Mais attention aux fantasmes en ce domaine. Contrairement aux clichés entretenus, il y a très peu de monopoles en outre-mer. Il n‘y a pas de monopole dans le secteur bancaire, même si ici les taux sont supérieurs, Il n’y a pas de monopole dans la téléphonie quand plusieurs entreprises se disputent le marché. Il n’y a pas de monopole dans l’automobile, dans la distribution alimentaire, dans l’ameublement… Attention aux actions qui vont à l’inverse du but prétendument recherché. Ainsi le mouvement de 2009 qui affirmait vouloir « lutter contre les monopoles » dans le domaine de la grande distribution alimentaire a abouti à réduire le nombre d’opérateurs. Sur ce marché censé regorger de « profitation », ces actions ont directement précipité le retrait du groupe Reynoird dont les activités ont, fort heureusement pour les salariés, été partiellement reprises par des opérateurs existants. Comment ne pas également faire le lien entre ces blocages et la déstabilisation du groupe Lancry qui a abouti à sa disparition et la reprise de ses activités par un opérateur existant. La suppression de deux concurrents importants est un beau résultat pour ceux qui dénonçaient les monopoles là ou il n’y en avait pas.

On voit bien par ces exemples l’effet dévastateur des actions basées sur la perception erronée d’une réalité. Ainsi ce secteur prétendument profiteur, l’était si peu que le puissant groupe Louis Delhaize tira sans hésiter un trait sur les activités déficitaires de sa filiale Reynoird, que le groupe Lancry rentra dans une spirale fatale après le blocage de ses activités pendant quelques semaines seulement. Ce secteur très concurrentiel disputé par plusieurs groupes qui luttent pour survivre et se développer, où certains s’acharnent pourtant à voir de prétendus monopoles, a révélé sa fragilité et sa faible rentabilité.

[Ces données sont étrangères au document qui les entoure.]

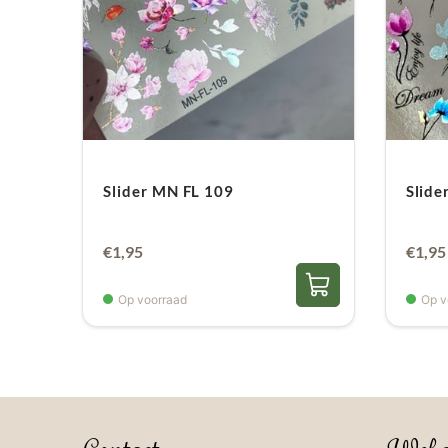
Slider MN FL 109
Slide
€
1,95
€
1,95
Op voorraad
Op v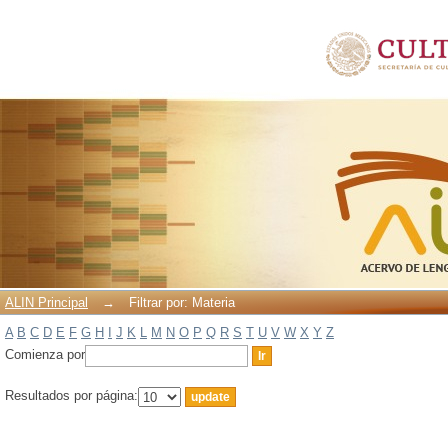
Filtrar por: Materia
ALIN Principal
→
Filtrar por: Materia
A
B
C
D
E
F
G
H
I
J
K
L
M
N
O
P
Q
R
S
T
U
V
W
X
Y
Z
Comienza por
Resultados por página: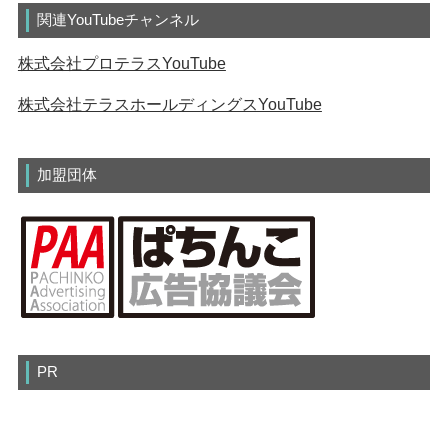
関連YouTubeチャンネル
株式会社プロテラスYouTube
株式会社テラスホールディングスYouTube
加盟団体
PR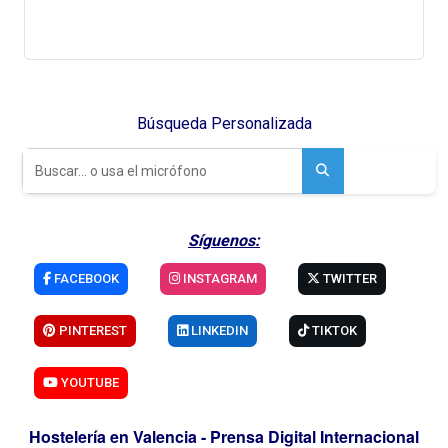
Búsqueda Personalizada
Síguenos:
FACEBOOK
INSTAGRAM
TWITTER
PINTEREST
LINKEDIN
TIKTOK
YOUTUBE
Hostelería en Valencia - Prensa Digital Internacional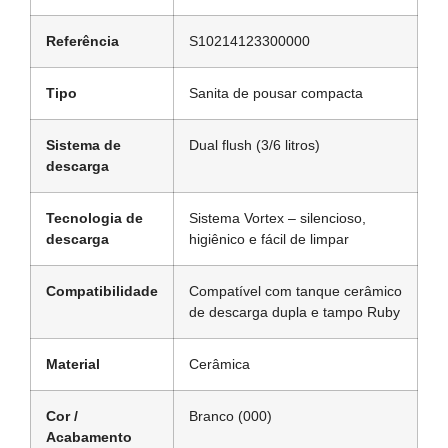
Referência
S10214123300000
Tipo
Sanita de pousar compacta
Sistema de
Dual flush (3/6 litros)
descarga
Tecnologia de
Sistema Vortex – silencioso,
descarga
higiênico e fácil de limpar
Compatibilidade
Compatível com tanque cerâmico
de descarga dupla e tampo Ruby
Material
Cerâmica
Cor /
Branco (000)
Acabamento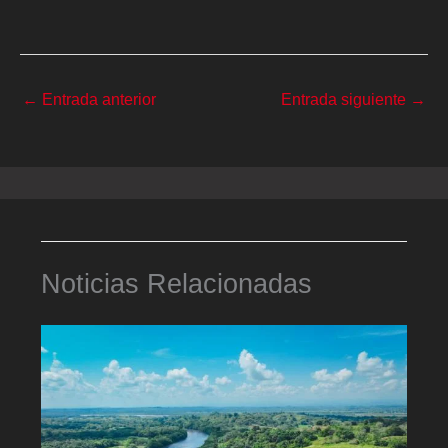
←
Entrada anterior
Entrada siguiente
→
Noticias Relacionadas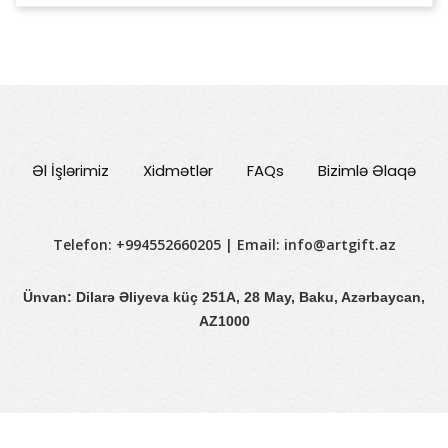
Əl İşlərimiz
Xidmətlər
FAQs
Bizimlə Əlaqə
Telefon: +994552660205 | Email:
info@artgift.az
Ünvan: Dilarə Əliyeva küç 251A, 28 May, Baku, Azərbaycan,
AZ1000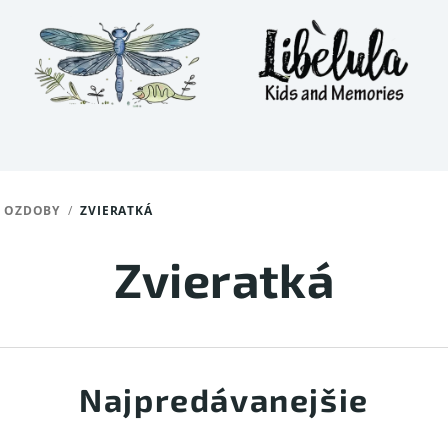
 OZDOBY
/
ZVIERATKÁ
Zvieratká
Najpredávanejšie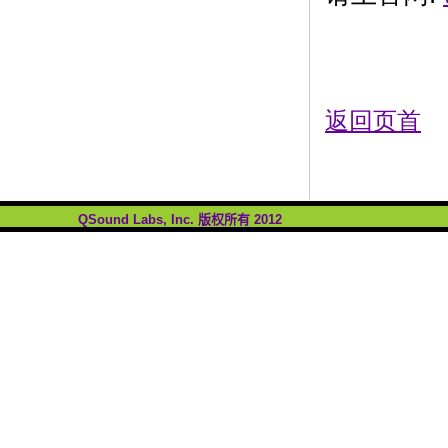
返回页首
QSound Labs, Inc.
版权所有
2012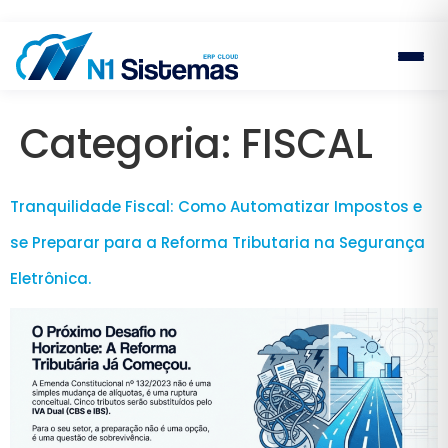
Categoria:
FISCAL
Tranquilidade Fiscal: Como Automatizar Impostos e
se Preparar para a Reforma Tributaria na Segurança
Eletrônica.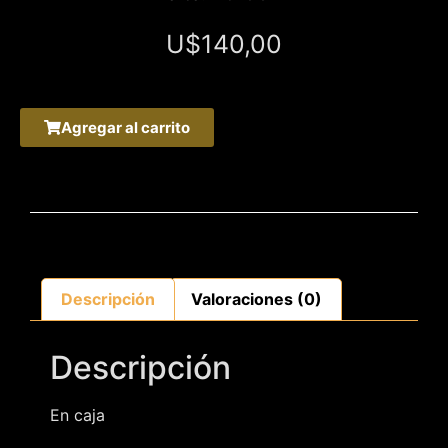
U$
140,00
Agregar al carrito
Descripción
Valoraciones (0)
Descripción
En caja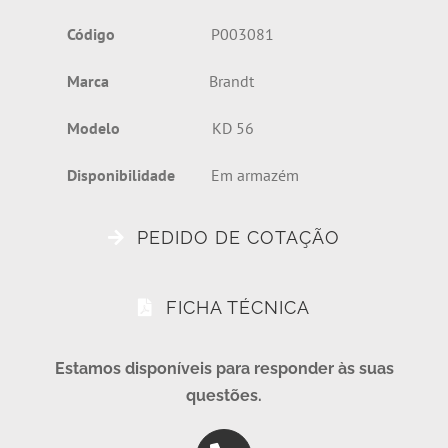
Código
P003081
Marca
Brandt
Modelo
KD 56
Disponibilidade
Em armazém
PEDIDO DE COTAÇÃO
FICHA TÉCNICA
Estamos disponíveis para responder às suas
questões.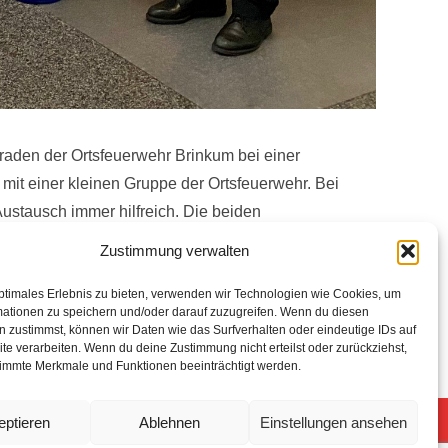
eraden der Ortsfeuerwehr Brinkum bei einer
 mit einer kleinen Gruppe der Ortsfeuerwehr. Bei
 Austausch immer hilfreich. Die beiden
iedenen Abläufe. Die Kameraden konnten somit einen
Zustimmung verwalten
nik wird in Sekundenschnelle der Ort des
hält der Anrufer wichtige Verhaltenshinweise bis hin
ptimales Erlebnis zu bieten, verwenden wir Technologien wie Cookies, um
mationen zu speichern und/oder darauf zuzugreifen. Wenn du diesen
eraden sich dann nach zwei Stunden wieder auf den
 zustimmst, können wir Daten wie das Surfverhalten oder eindeutige IDs auf
te verarbeiten. Wenn du deine Zustimmung nicht erteilst oder zurückziehst,
immte Merkmale und Funktionen beeinträchtigt werden.
eptieren
Ablehnen
Einstellungen ansehen
5 Freiwillige Feuerwehr Stuhr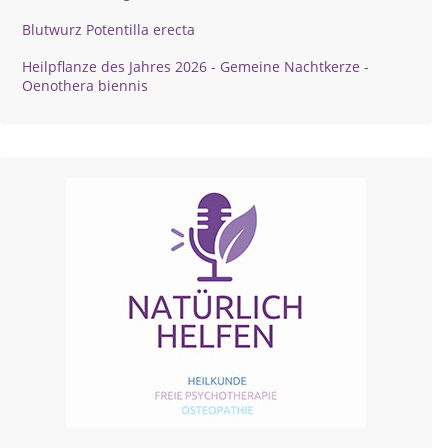
Blutwurz Potentilla erecta
Heilpflanze des Jahres 2026 - Gemeine Nachtkerze -
Oenothera biennis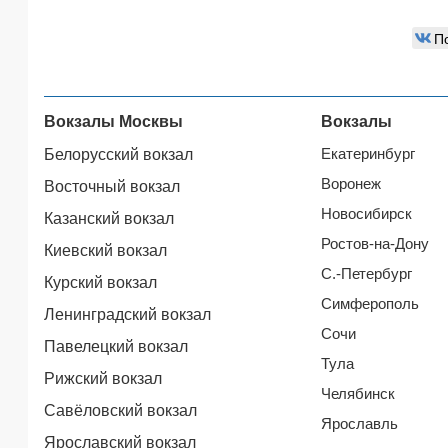
П
Вокзалы Москвы
Вокзалы
Екатеринбург
Белорусский вокзал
Воронеж
Восточный вокзал
Новосибирск
Казанский вокзал
Ростов-на-Дону
Киевский вокзал
С.-Петербург
Курский вокзал
Симферополь
Ленинградский вокзал
Сочи
Павелецкий вокзал
Тула
Рижский вокзал
Челябинск
Савёловский вокзал
Ярославль
Ярославский вокзал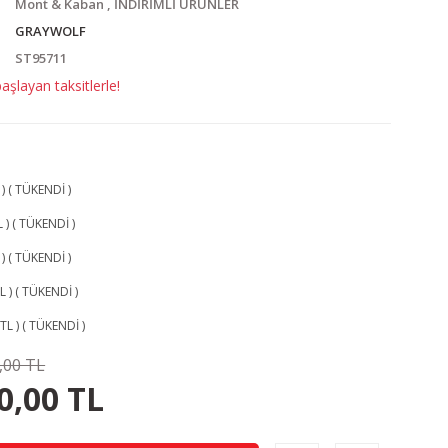
Mont & Kaban
,
İNDİRİMLİ ÜRÜNLER
GRAYWOLF
ST95711
şlayan taksitlerle!
 ) ( TÜKENDİ )
L ) ( TÜKENDİ )
 ) ( TÜKENDİ )
TL ) ( TÜKENDİ )
 TL ) ( TÜKENDİ )
,00 TL
250.00 TL
KAZANÇ
0,00 TL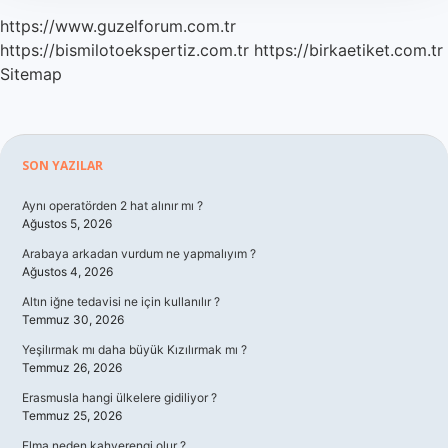
https://www.guzelforum.com.tr
https://bismilotoekspertiz.com.tr
https://birkaetiket.com.tr
Sitemap
Sidebar
SON YAZILAR
Aynı operatörden 2 hat alınır mı ?
Ağustos 5, 2026
Arabaya arkadan vurdum ne yapmalıyım ?
Ağustos 4, 2026
Altın iğne tedavisi ne için kullanılır ?
Temmuz 30, 2026
Yeşilırmak mı daha büyük Kızılırmak mı ?
Temmuz 26, 2026
Erasmusla hangi ülkelere gidiliyor ?
Temmuz 25, 2026
Elma neden kahverengi olur ?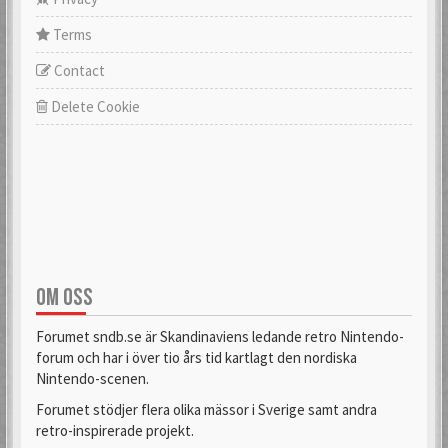
Terms
Contact
Delete Cookie
OM OSS
Forumet sndb.se är Skandinaviens ledande retro Nintendo-
forum och har i över tio års tid kartlagt den nordiska
Nintendo-scenen.
Forumet stödjer flera olika mässor i Sverige samt andra
retro-inspirerade projekt.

Toutes les mesures d’entrave et de suspicion réduisent le nombre d’entrepreneurs candidats à agir sur un marché. L’augmentation du nombre de concurrents ne se décrète pas. On est bien heureux de voir le personnel et l’activité de celui qui tombe repris par un survivant. Il serait dramatique que des analyses aveuglées par l’idéologie aboutissent à rendre la situation moins favorable au lieu de l’améliorer. Il serait dramatique que de telles contrevérités s’installent aux sommets même de l’Etat.